Exercise brief
State, as a bare number, how many lines below contain "output".

Exercise input
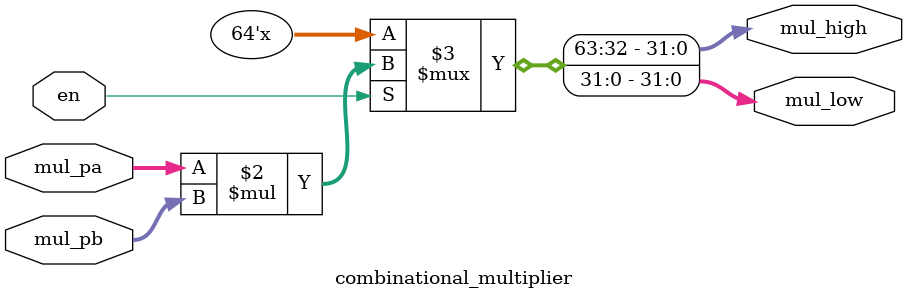
<source format=v>
`timescale 1ns / 1ps

module combinational_multiplier(
         input [31:0] mul_pa,
         input [31:0] mul_pb,
         input        en,
         output reg [31:0] mul_high,
         output reg [31:0] mul_low
       );


always@(*)
  begin
    if(en)
      begin
        {mul_high, mul_low} <= mul_pa * mul_pb;
      end
  end

endmodule

</source>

The answer
2